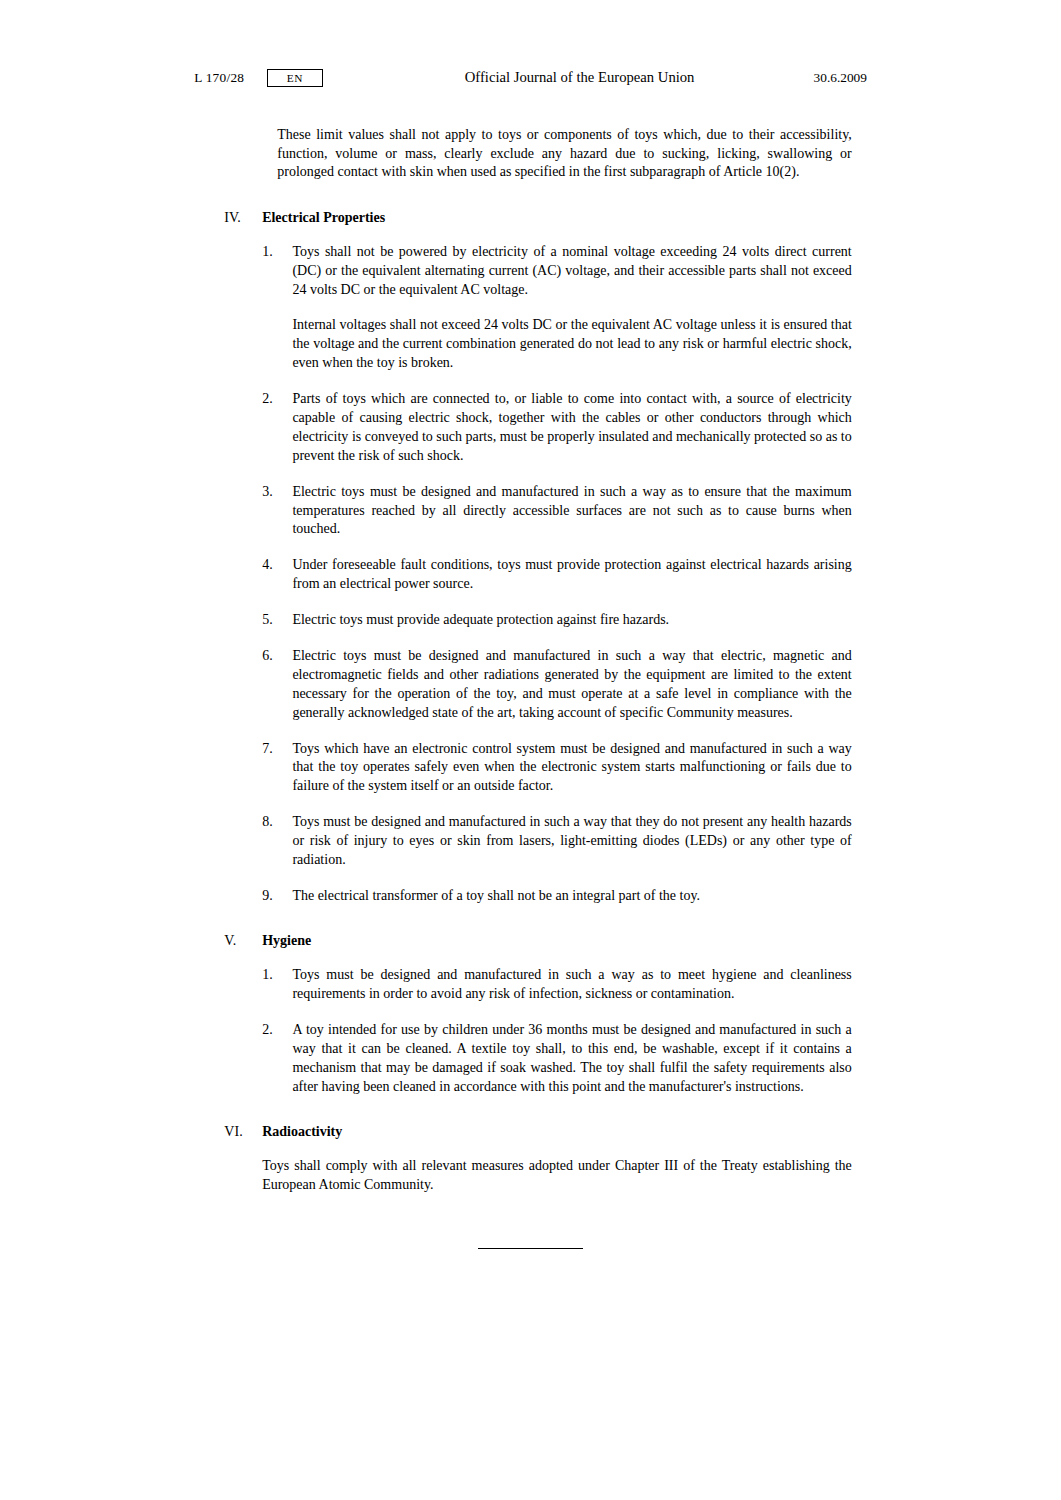L 170/28 EN
Official Journal of the European Union
30.6.2009
These limit values shall not apply to toys or components of toys which, due to their accessibility, function, volume or mass, clearly exclude any hazard due to sucking, licking, swallowing or prolonged contact with skin when used as specified in the first subparagraph of Article 10(2).
IV. Electrical Properties
Toys shall not be powered by electricity of a nominal voltage exceeding 24 volts direct current (DC) or the equivalent alternating current (AC) voltage, and their accessible parts shall not exceed 24 volts DC or the equivalent AC voltage.
Internal voltages shall not exceed 24 volts DC or the equivalent AC voltage unless it is ensured that the voltage and the current combination generated do not lead to any risk or harmful electric shock, even when the toy is broken.
Parts of toys which are connected to, or liable to come into contact with, a source of electricity capable of causing electric shock, together with the cables or other conductors through which electricity is conveyed to such parts, must be properly insulated and mechanically protected so as to prevent the risk of such shock.
Electric toys must be designed and manufactured in such a way as to ensure that the maximum temperatures reached by all directly accessible surfaces are not such as to cause burns when touched.
Under foreseeable fault conditions, toys must provide protection against electrical hazards arising from an electrical power source.
Electric toys must provide adequate protection against fire hazards.
Electric toys must be designed and manufactured in such a way that electric, magnetic and electromagnetic fields and other radiations generated by the equipment are limited to the extent necessary for the operation of the toy, and must operate at a safe level in compliance with the generally acknowledged state of the art, taking account of specific Community measures.
Toys which have an electronic control system must be designed and manufactured in such a way that the toy operates safely even when the electronic system starts malfunctioning or fails due to failure of the system itself or an outside factor.
Toys must be designed and manufactured in such a way that they do not present any health hazards or risk of injury to eyes or skin from lasers, light-emitting diodes (LEDs) or any other type of radiation.
The electrical transformer of a toy shall not be an integral part of the toy.
V. Hygiene
Toys must be designed and manufactured in such a way as to meet hygiene and cleanliness requirements in order to avoid any risk of infection, sickness or contamination.
A toy intended for use by children under 36 months must be designed and manufactured in such a way that it can be cleaned. A textile toy shall, to this end, be washable, except if it contains a mechanism that may be damaged if soak washed. The toy shall fulfil the safety requirements also after having been cleaned in accordance with this point and the manufacturer's instructions.
VI. Radioactivity
Toys shall comply with all relevant measures adopted under Chapter III of the Treaty establishing the European Atomic Community.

******************************

Every line of the data above should be quoted exactly. Omit the pictures.

L 170/28 EN
Official Journal of the European Union
30.6.2009
These limit values shall not apply to toys or components of toys which, due to their accessibility, function, volume or mass, clearly exclude any hazard due to sucking, licking, swallowing or prolonged contact with skin when used as specified in the first subparagraph of Article 10(2).
IV. Electrical Properties
Toys shall not be powered by electricity of a nominal voltage exceeding 24 volts direct current (DC) or the equivalent alternating current (AC) voltage, and their accessible parts shall not exceed 24 volts DC or the equivalent AC voltage.
Internal voltages shall not exceed 24 volts DC or the equivalent AC voltage unless it is ensured that the voltage and the current combination generated do not lead to any risk or harmful electric shock, even when the toy is broken.
Parts of toys which are connected to, or liable to come into contact with, a source of electricity capable of causing electric shock, together with the cables or other conductors through which electricity is conveyed to such parts, must be properly insulated and mechanically protected so as to prevent the risk of such shock.
Electric toys must be designed and manufactured in such a way as to ensure that the maximum temperatures reached by all directly accessible surfaces are not such as to cause burns when touched.
Under foreseeable fault conditions, toys must provide protection against electrical hazards arising from an electrical power source.
Electric toys must provide adequate protection against fire hazards.
Electric toys must be designed and manufactured in such a way that electric, magnetic and electromagnetic fields and other radiations generated by the equipment are limited to the extent necessary for the operation of the toy, and must operate at a safe level in compliance with the generally acknowledged state of the art, taking account of specific Community measures.
Toys which have an electronic control system must be designed and manufactured in such a way that the toy operates safely even when the electronic system starts malfunctioning or fails due to failure of the system itself or an outside factor.
Toys must be designed and manufactured in such a way that they do not present any health hazards or risk of injury to eyes or skin from lasers, light-emitting diodes (LEDs) or any other type of radiation.
The electrical transformer of a toy shall not be an integral part of the toy.
V. Hygiene
Toys must be designed and manufactured in such a way as to meet hygiene and cleanliness requirements in order to avoid any risk of infection, sickness or contamination.
A toy intended for use by children under 36 months must be designed and manufactured in such a way that it can be cleaned. A textile toy shall, to this end, be washable, except if it contains a mechanism that may be damaged if soak washed. The toy shall fulfil the safety requirements also after having been cleaned in accordance with this point and the manufacturer's instructions.
VI. Radioactivity
Toys shall comply with all relevant measures adopted under Chapter III of the Treaty establishing the European Atomic Community.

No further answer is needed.